Given text
------------------------------------------------------------
U.S. Grounds All Boeing 737 MAX Aircraft After Viewing New Satellite Data Photo by Stephen Brashear/Getty Images

The two crashed Boeing airplanes may have lacked safety features that were only available as expensive add-ons, according to The New York Times. Airlines like Indonesia’s Lion Air skimped on the upgrades, hampering crew members who were trying to pull the plane out of its fatal nose dive.

Last October, Lion Air Flight 610 crashed in Indonesia, killing all 189 passengers and crew members on board. Five months later, on March 10th, Ethiopian Airlines Flight 302 crashed minutes after taking off from Addis Ababa, and all 157 people on the plane were killed. Both plane crashes involved the Boeing 737 Max 8 jetliner, a popular airplane that has since been grounded by airline regulators pending further investigation.

It’s still not known what led the two planes to crash, but preliminary reports indicate that the Lion Air 610 may have crashed due to a faulty sensor that gave the impression that the plane was stalling. The plane’s anti-stall feature then pointed the plane’s nose downward to counteract the supposed stall, leading the aircraft into a deadly dive.

One of the safety features that could have helped the crew members struggling with keeping the planes in the air was a warning light, called a disagree light, that would go on if the plane’s angle of attack sensors were misaligned.
------------------------------------------------------------
Provided data
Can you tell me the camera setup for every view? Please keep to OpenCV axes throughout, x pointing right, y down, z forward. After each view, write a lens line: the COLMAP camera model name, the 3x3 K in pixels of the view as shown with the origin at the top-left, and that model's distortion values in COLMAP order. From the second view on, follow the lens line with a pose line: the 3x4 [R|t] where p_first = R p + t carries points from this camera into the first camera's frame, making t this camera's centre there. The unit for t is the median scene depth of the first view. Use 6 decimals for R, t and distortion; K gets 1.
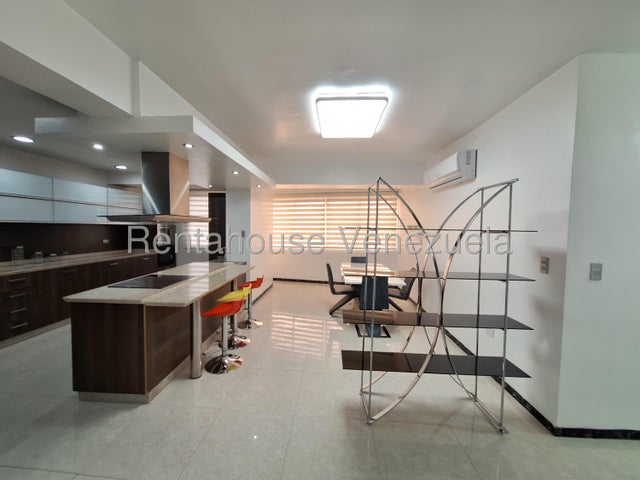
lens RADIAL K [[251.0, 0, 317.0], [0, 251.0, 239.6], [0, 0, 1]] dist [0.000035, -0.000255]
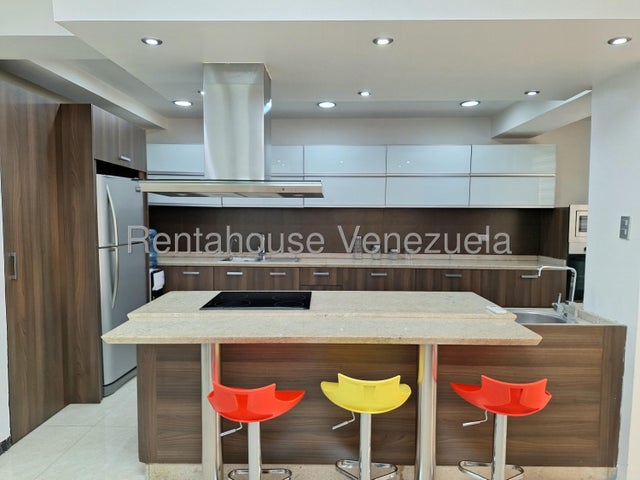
------------------------------------------------------------
Tasks for this exercise
- A) Write out the stretch of the Boeing 737 MAX article from "U.S. Grounds All" through "pending further investigation.".
- B) According to the Boeing 737 MAX article, how many people died in the Ethiopian Airlines Flight 302 crash?
- C) Please proceed with the Boeing 737 MAX article from the point where it stops.
The lines have no connection to the Boeing 737 MAX article.

Responses per task
- A)
U.S. Grounds All Boeing 737 MAX Aircraft After Viewing New Satellite Data Photo by Stephen Brashear/Getty Images

The two crashed Boeing airplanes may have lacked safety features that were only available as expensive add-ons, according to The New York Times. Airlines like Indonesia’s Lion Air skimped on the upgrades, hampering crew members who were trying to pull the plane out of its fatal nose dive.

Last October, Lion Air Flight 610 crashed in Indonesia, killing all 189 passengers and crew members on board. Five months later, on March 10th, Ethiopian Airlines Flight 302 crashed minutes after taking off from Addis Ababa, and all 157 people on the plane were killed. Both plane crashes involved the Boeing 737 Max 8 jetliner, a popular airplane that has since been grounded by airline regulators pending further investigation.

- B) All 157 people on the plane were killed.

- C)
The angle of the sensors was off by 20 degrees, as first pointed out by Jon Ostrower on the aviation site The Air Current. The other safety feature was an angle of attack indicator that could display the readings of the two sensors.

Following the crashes, Boeing will now stop charging for the warning light feature and make it standard in all new 737 Max planes, an anonymous source told the Times. But airlines will still need to purchase the other feature, the angle of attack indicator. A spokesperson for Boeing did not immediately respond to a request for comment.

Correction March 22nd, 9:23AM ET: This article has been corrected to omit a mention of a guardrail. In Ostrower’s article, he refers to a metaphorical guardrail, and there is no physical guardrail on the plane.